The Pattern: Originally written in Norwegian, I had to translate FlettePute so that I could create this pillow. I’m pretty sure I followed it precisely. My gauge actually turned out to be a little larger than the pattern, so I did add several more cable repeats to produce an 18 by 18 inch square at the end. It was kind of a surprise… I thought my pillow was a nice looking 16×16 square. But then I seamed up the openings, thinking I was all done, and wound up with a very rectangular pillow on a very square pillow form. As it turned out, I wasn’t able to anticipate the “relaxed shape” of the cables very well.
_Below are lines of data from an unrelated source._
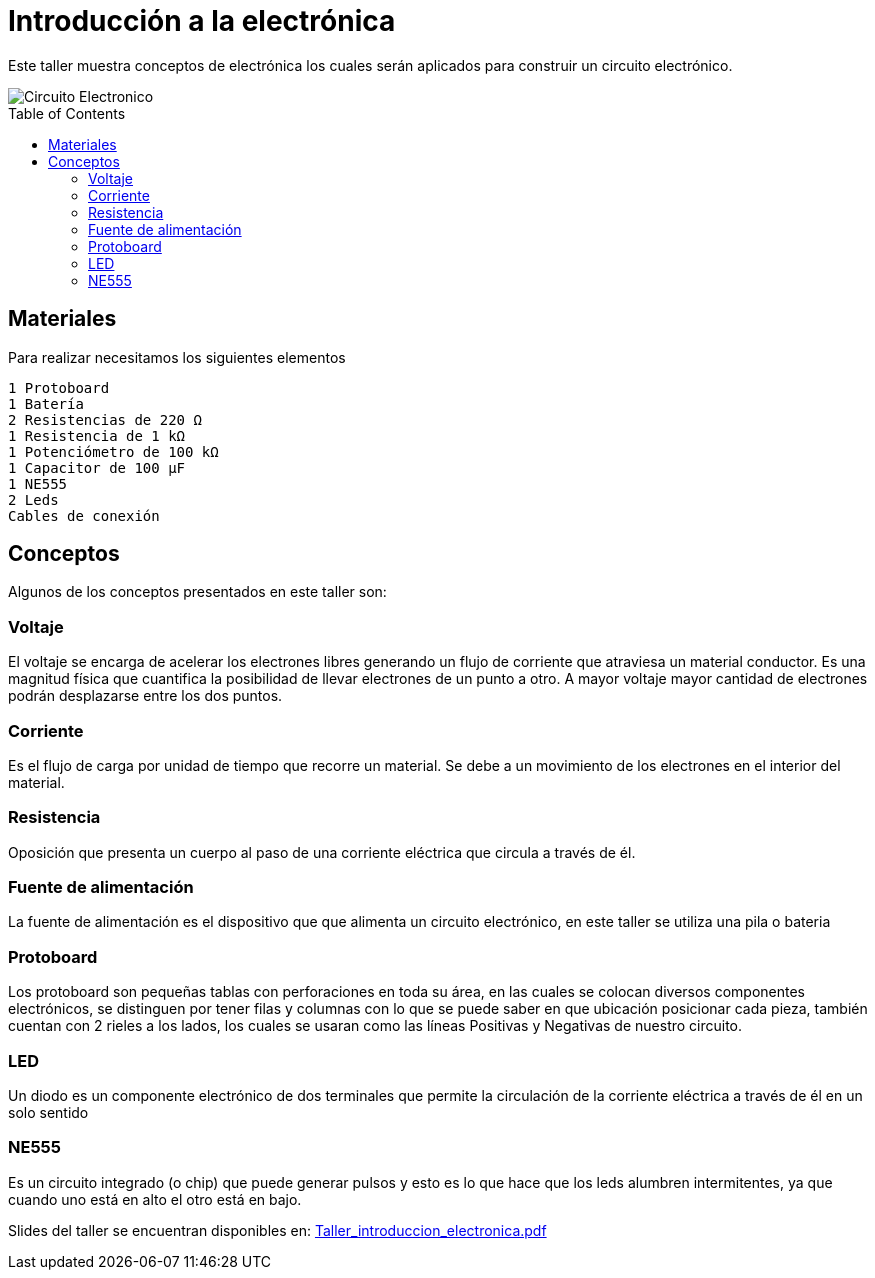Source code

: =  Introducción a la electrónica
:toc:
:toc-placement!:

Este taller muestra conceptos de electrónica los cuales serán aplicados para construir un circuito electrónico.

image::Circuito_Electronico.png[]

toc::[]

[[Materiales]]
== Materiales

Para realizar necesitamos los siguientes elementos

  1 Protoboard
  1 Batería
  2 Resistencias de 220 Ω 
  1 Resistencia de 1 kΩ
  1 Potenciómetro de 100 kΩ
  1 Capacitor de 100 µF
  1 NE555
  2 Leds
  Cables de conexión


[[Conceptos]]
== Conceptos

Algunos de los conceptos presentados en este taller son:

=== Voltaje
El voltaje se encarga de acelerar los electrones libres generando un flujo de corriente que atraviesa un material conductor. Es una magnitud física que cuantifica la posibilidad de llevar electrones de un punto a otro.  A mayor voltaje mayor cantidad de electrones podrán desplazarse entre los dos puntos.

=== Corriente
Es el flujo de carga por unidad de tiempo que recorre un material. Se debe a un movimiento de los electrones en el interior del material.

=== Resistencia
Oposición que presenta un cuerpo al paso de una corriente eléctrica que circula a través de él.

=== Fuente de alimentación
La fuente de alimentación es el dispositivo que que alimenta un circuito electrónico, en este taller se utiliza una pila o bateria

=== Protoboard
Los protoboard son pequeñas tablas con perforaciones en toda su área, en las cuales se colocan diversos componentes electrónicos, se distinguen por tener filas y columnas con lo que se puede saber en que ubicación posicionar cada pieza, también cuentan con 2 rieles a los lados, los cuales se usaran como las líneas Positivas y Negativas de nuestro circuito.

=== LED
Un diodo es un componente electrónico de dos terminales que permite la circulación de la corriente eléctrica a través de él en un solo sentido

=== NE555
Es un circuito integrado (o chip) que puede generar pulsos y esto es lo que hace que los leds alumbren intermitentes, ya que cuando uno está en alto el otro está en bajo.

Slides del taller se encuentran disponibles en: link:Taller_introduccion_electronica.pdf[Taller_introduccion_electronica.pdf]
As shown below, I really had to take the pillow off the needles (right image) before I could predict the shape. I probably would have used smaller needles or modified the pattern to produce a smaller pillow, by 18×18 is satisfactory. I have included my pattern at the bottom of this post.
The Yarn: I used Lion Brand Jiffy in White (three balls). It’s a soft, brushed yarn, and I think it feels very luxurious. It’s listed as bulky weight, but it completely feels worsted to me. I would definitely use this again, but probably not for a project requiring bulky yarn. I wanted to make this pillow in pink, but I couldn’t find anything that was sufficiently “pastel pink” and not too “baby pink.” I decided that white was a safe choice for matching perfectly with any decor.
What’s Next for Me: I still have a giant blanket on my needles that I’m making for my boyfriend. It has been waiting patiently while I work on gifts for other people, but now it’s its turn!
Norwegian Cabled Pillow
Needles: Size 7, 29″ circular knitting needles
Yarn: 4 balls of Lion Brand Jiffy in White
Size: 18″ by 18″
Long tail cast on 160 stitches.
Rounds 1-7: *Knit 2, purl 2, knit 8, purl 2, knit 2* 10 times
Round 8: *Knit 2, purl 2, slip 4 stitches purlwise onto cable needle and hold in front, knit 4, knit 4 from cable needle, purl 2, knit 2* 10 times
Rounds 9-96: Repeat 8 round pattern 11 more times (for a total of 12 cable twists).
Rounds 97- 103: Repeat rounds 1-7 one last time.
Bind off using kitchener stitch.
Insert pillow and seam cast on edge shut.